First of all this is Tom Robinson, who is unjustly accused in committing a crime.
He asks for pity. He is hardworking and honest and has enough compassion
(сострадание) to make the fatal mistake of feeling sorry for Mayella Ewell. His
story is the true version of events which leaves no room for doubt. As clear as it is
that Tom is innocent, it is equally clear that Tom is doomed (обречен) to die.
       The second character is Mayella Ewell. She is pitiable, and her miserable
existence almost allows her to join the novel's parade of innocent victims – she,
too, is a kind of mockingbird, hurt by the forces of ugliness and poverty that
surround her. Lee's presentation of Mayella emphasizes her role as victim – she
farther beats her. She has lacked kind treatment in her life.
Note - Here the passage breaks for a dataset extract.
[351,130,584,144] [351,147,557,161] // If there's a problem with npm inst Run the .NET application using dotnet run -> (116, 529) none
       Obviously racism is a major theme of the novel. Racism is cultural and runs
very deep in the town of Maycomb. Black people are not considered to be equal to
white people. Even those who believe in Tom's innocence would never stand up
for him, as it would be against the social code. Another important problem is
coexistence of Good and Evil. The author explores the moral nature of human
beings – that is whether people are essentially good or essentially evil.
       Critical response to the novel was mixed: a number of critics found the
narrative voice of a 9-year-old girl unconvincing and called the novel overly
moralistic. Nevertheless, in the racially charged atmosphere of the early 1960s, the
book became an enormous popular success. Meanwhile, the author herself declined
to write the screenplay for the film version, and published only a few short stories
after 1961. “to kill a mockingbird” remains her sole published novel.